Photo mogrification: lossy -> lossless

Today I manually backed up nearly 600 images from the gallery to the cloud. This is good, but in the process I realized that many of those images are lossy jpeg files, which will slowly erode over time.


Archival scan – PNG 25,354,428 bytes. ©2003 WSaewyc

The basic theory of photo digitization is: you can store a really good version of an image either in a lossy format, which is relatively small and therefore fast/cheap to move over the internet, or in a lossless format, which is relatively large and expensive to move over the internet but is easier to later alter, and will not degrade in quality due to editing or resizing.

Archival scan – JPEG 4,651,815 bytes. ©2003 WSaewyc

Degrading in quality, in the lossless format, is very much like the copy machine problem: you can make a facsimile of the original, but it will never be quite as good as the original, and a copy of the copy will be even less good, and so on. As an example, if I see a nice JPEG[O en.WP] image on a website and grab a copy of it, it was probably resized for the internet, and even if it was saved at 600 dpi the resized version – because of the compression method – is not quite as nice as the original. And if I crop the image slightly – say, removing the white borders – even though I save it with exactly same number of pixels as it should have it will still be slightly less accurate. It is because every edit or alteration – even solely increasing the quality of the image save – reduces the exactness.

For almost all uses of an image other than high resolution printing this is not noticeable by the average person. But there is one particular application where the lossy format is particularly problematic: archives.

If you are working with a fragile, unique object – for example an old family photo – you would like to plan that your scan of the object will be the last time it will ever need to be exposed to bright light.
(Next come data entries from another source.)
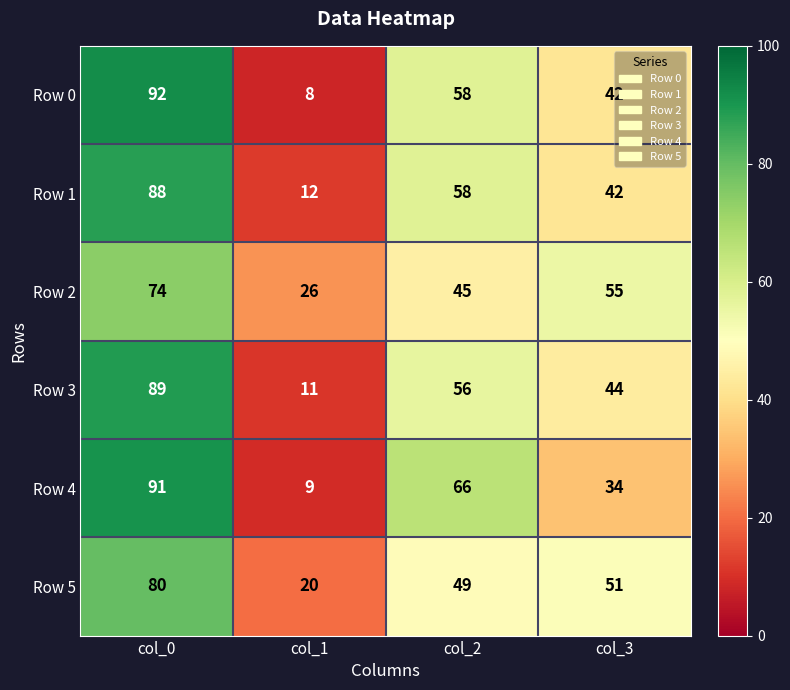

Is the value of Row 4 at col_2 greater than the value of Row 0 at col_3?

Yes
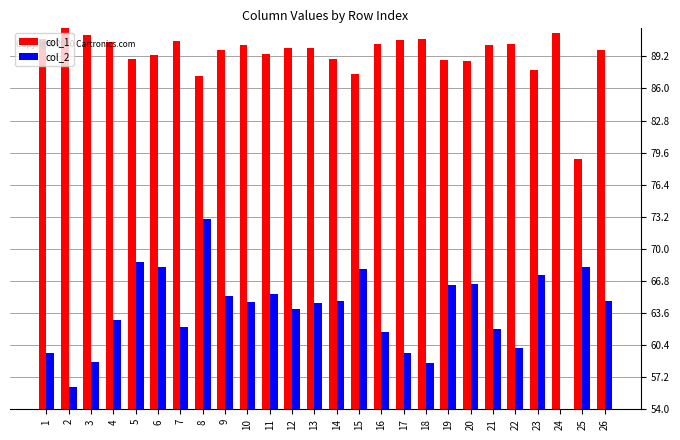

How many groups of bars are there?

26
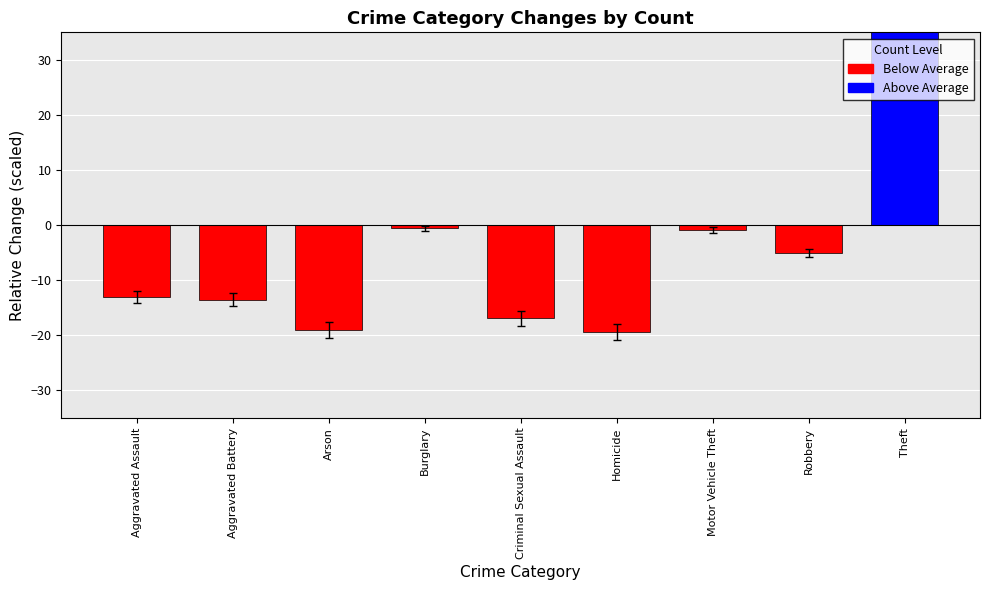

Is the value of 2017 at Robbery greater than the value of 2015 at Robbery?

Yes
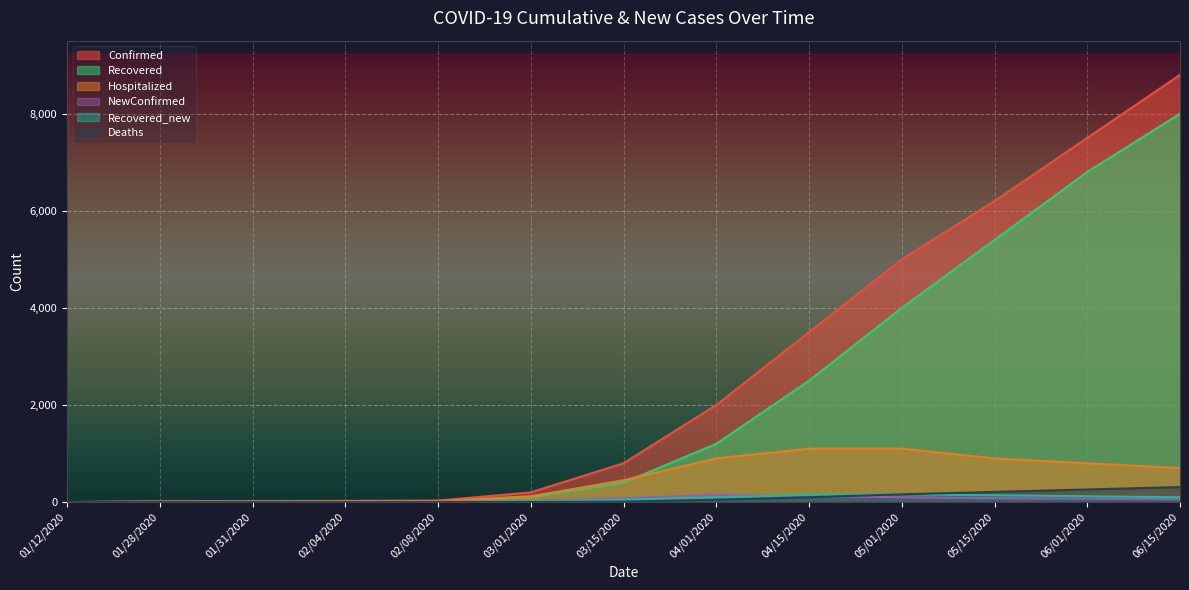

Rank the series at 06/15/2020 from lowest to highest value.

NewConfirmed, Recovered_new, Deaths, Hospitalized, Recovered, Confirmed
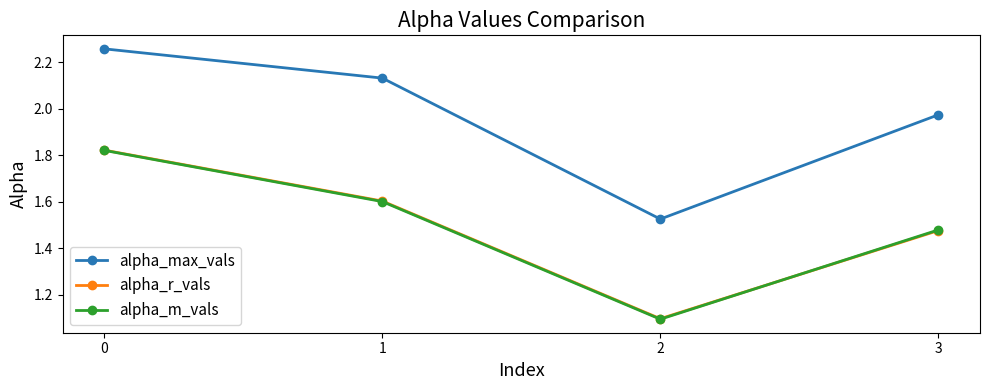

Which series has the largest total across all categories?

alpha_max_vals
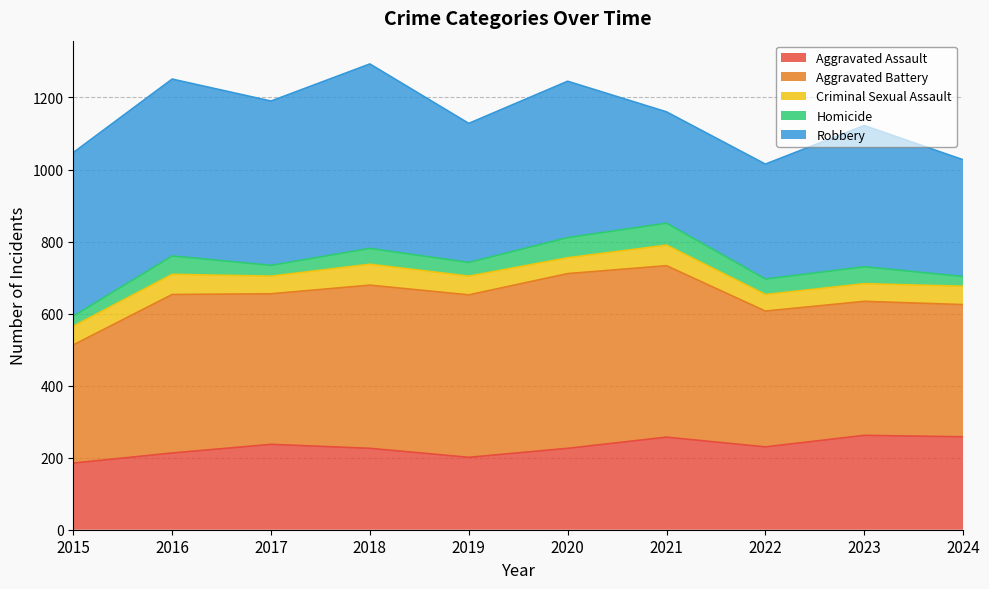

Does the chart display data point markers on the line(s)?

No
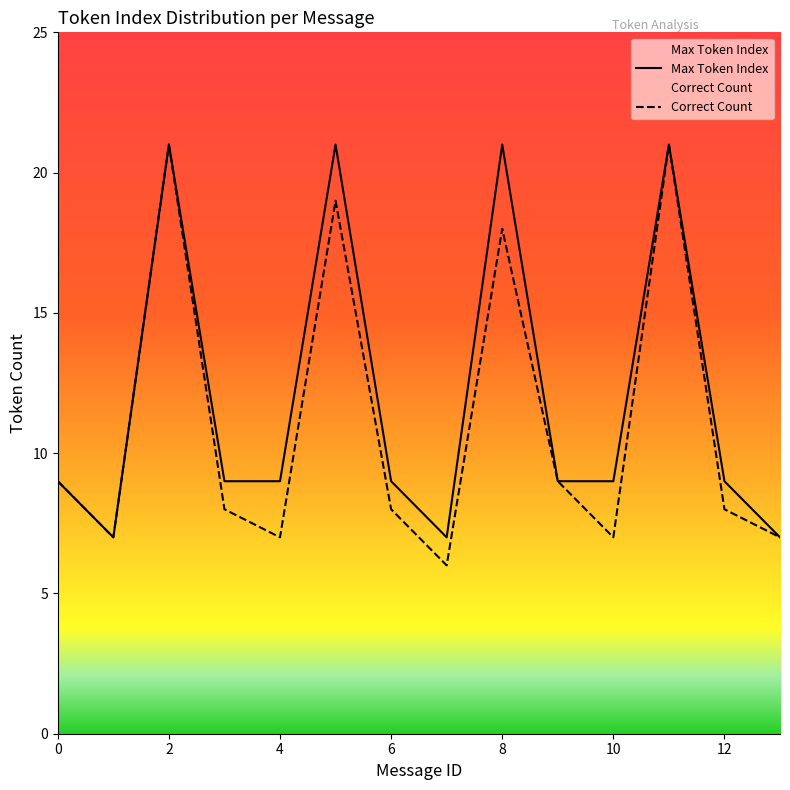

True or false: Correct Count and Max Token Index intersect in this chart.

False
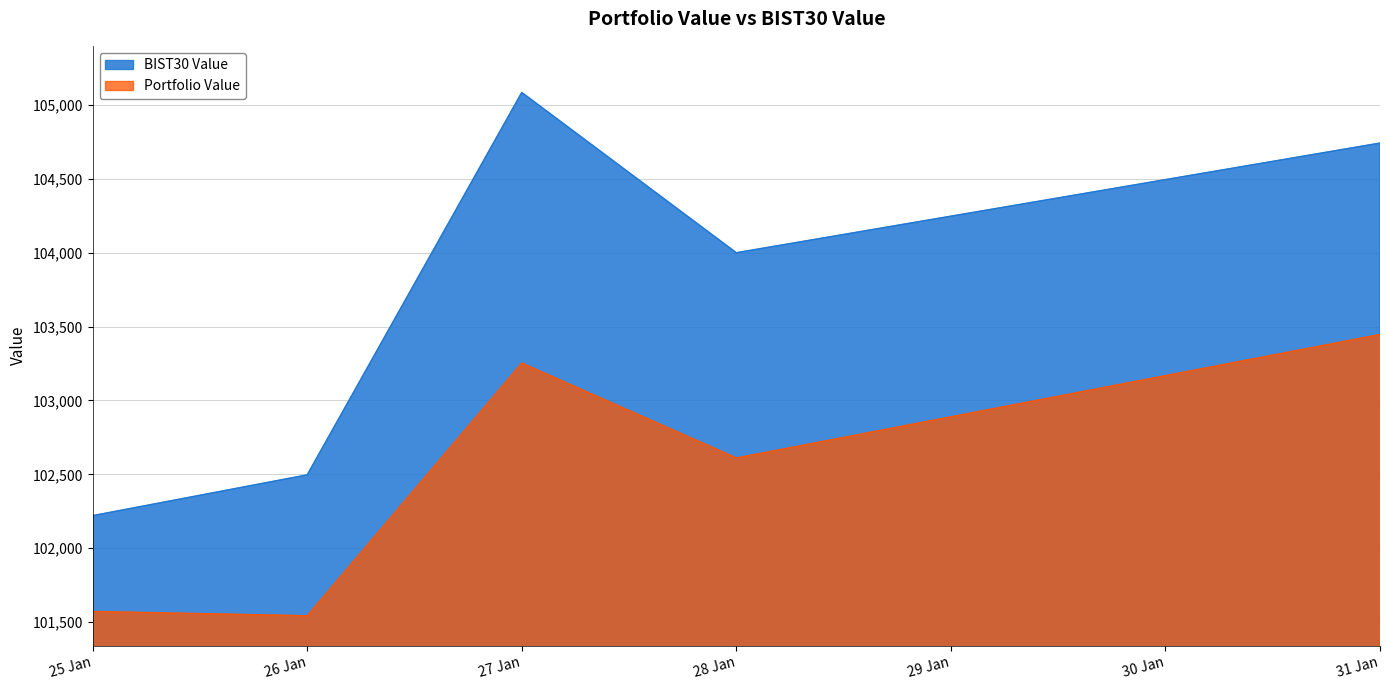

Reading right to left, what are all the values shown in this chart?

Portfolio Value: 103446.2	102610.7	103252.7	101543.3	101572.3
BIST30 Value: 104741.1	103999.2	105083.5	102496.6	102220.8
For that to be true you need to expose it once and capture a very high resolution digital copy which is stored in a manner that preserves it for as long as is reasonably foreseeable – and that means avoiding a lossy format.

The other point of this is ease of future use and manipulation. By far the most universally useful lossless format is the TIFF[O en.WP] format. Unfortunately, it is also encumbered with patents, is very complex due to its extensibility, and produces the largest storage files except in certain applications such as bi-level images (black-and-white, which is not the same as black and white photography which is actually 256/thousands/millions/billions of shades of grey.)

The next best thing for archival use is PNG[RFC en.WP], which is lossless, compresses very well, and has an extremely popular open source library which is very well supported across many software markets and operating systems. A key issue is ancillary chunks, allowing PNG files to carry extensive metadata making it very useful in graphic editing settings, but which are often proprietary extensions not supported by all libraries. An archival image should retain these, but a copy being shared on the web or sent to the printer should have them trimmed out. (This has actually been causing me an issue with the cloud software.)

And the point of this whole monologue is to explain why I am mogrifying[O R en.WP] all lossy formats in the family photo collection to PNG. This will result in a small loss of quality from the previous files, but better to lose a small bit once than to slowly erode over time. I have every hope that some, even many, of the photos in our collection will still be being shared amongst our relations and descendants 130 years from now – just as we have physical images now from 130 years ago.